All lines below must be repeated exactly, with the pictures omitted.

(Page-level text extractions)

____

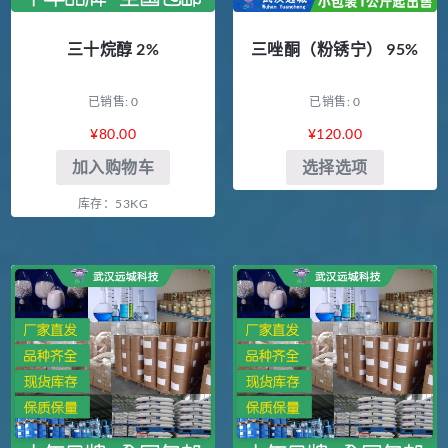
三十烷醇 2%
三唑酮（粉锈宁） 95%
已销售: 0
已销售: 0
¥
80.00
¥
120.00
加入购物车
选择选项
库存：53KG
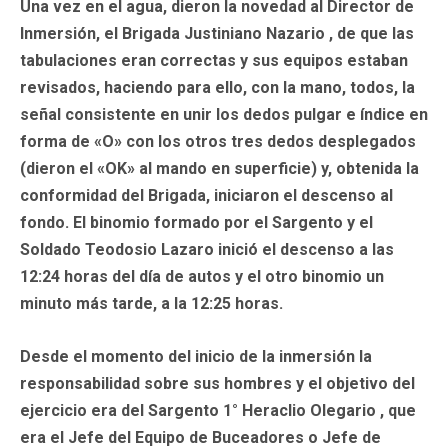
Una vez en el agua, dieron la novedad al Director de
Inmersión, el Brigada Justiniano Nazario , de que las
tabulaciones eran correctas y sus equipos estaban
revisados, haciendo para ello, con la mano, todos, la
señal consistente en unir los dedos pulgar e índice en
forma de «O» con los otros tres dedos desplegados
(dieron el «OK» al mando en superficie) y, obtenida la
conformidad del Brigada, iniciaron el descenso al
fondo. El binomio formado por el Sargento y el
Soldado Teodosio Lazaro inició el descenso a las
12:24 horas del día de autos y el otro binomio un
minuto más tarde, a la 12:25 horas.
Desde el momento del inicio de la inmersión la
responsabilidad sobre sus hombres y el objetivo del
ejercicio era del Sargento 1° Heraclio Olegario , que
era el Jefe del Equipo de Buceadores o Jefe de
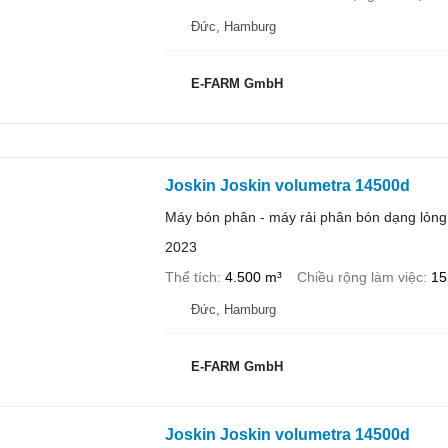
Đức, Hamburg
E-FARM GmbH
Joskin Joskin volumetra 14500d
Máy bón phân - máy rải phân bón dạng lỏng
2023
Thể tích
4.500 m³
Chiều rộng làm việc
15
Đức, Hamburg
E-FARM GmbH
Joskin Joskin volumetra 14500d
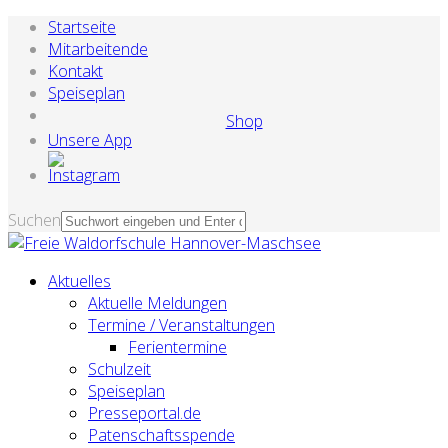
Startseite
Mitarbeitende
Kontakt
Speiseplan
Shop
Unsere App
Suchen
Aktuelles
Aktuelle Meldungen
Termine / Veranstaltungen
Ferientermine
Schulzeit
Speiseplan
Presseportal.de
Patenschaftsspende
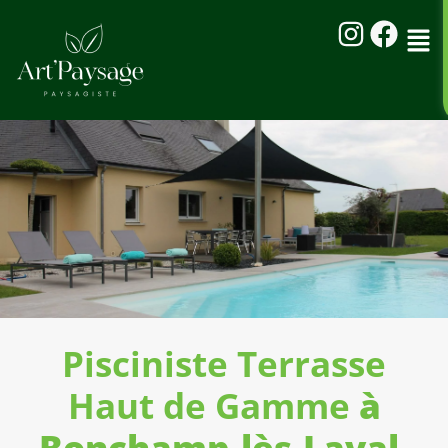
Pisciniste Terrasse
Haut de Gamme
à
Bonchamp-lès-Laval,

____

Answer section:
三十烷醇 2%
三唑酮（粉锈宁） 95%
已销售: 0
已销售: 0
¥
80.00
¥
120.00
加入购物车
选择选项
库存：53KG
Una vez en el agua, dieron la novedad al Director de
Inmersión, el Brigada Justiniano Nazario , de que las
tabulaciones eran correctas y sus equipos estaban
revisados, haciendo para ello, con la mano, todos, la
señal consistente en unir los dedos pulgar e índice en
forma de «O» con los otros tres dedos desplegados
(dieron el «OK» al mando en superficie) y, obtenida la
conformidad del Brigada, iniciaron el descenso al
fondo. El binomio formado por el Sargento y el
Soldado Teodosio Lazaro inició el descenso a las
12:24 horas del día de autos y el otro binomio un
minuto más tarde, a la 12:25 horas.
Desde el momento del inicio de la inmersión la
responsabilidad sobre sus hombres y el objetivo del
ejercicio era del Sargento 1° Heraclio Olegario , que
era el Jefe del Equipo de Buceadores o Jefe de
Đức, Hamburg
E-FARM GmbH
Joskin Joskin volumetra 14500d
Máy bón phân - máy rải phân bón dạng lỏng
2023
Thể tích
4.500 m³
Chiều rộng làm việc
15
Đức, Hamburg
E-FARM GmbH
Joskin Joskin volumetra 14500d
Startseite
Mitarbeitende
Kontakt
Speiseplan
Shop
Unsere App
Suchen
Aktuelles
Aktuelle Meldungen
Termine / Veranstaltungen
Ferientermine
Schulzeit
Speiseplan
Presseportal.de
Patenschaftsspende
Pisciniste Terrasse
Haut de Gamme
à
Bonchamp-lès-Laval,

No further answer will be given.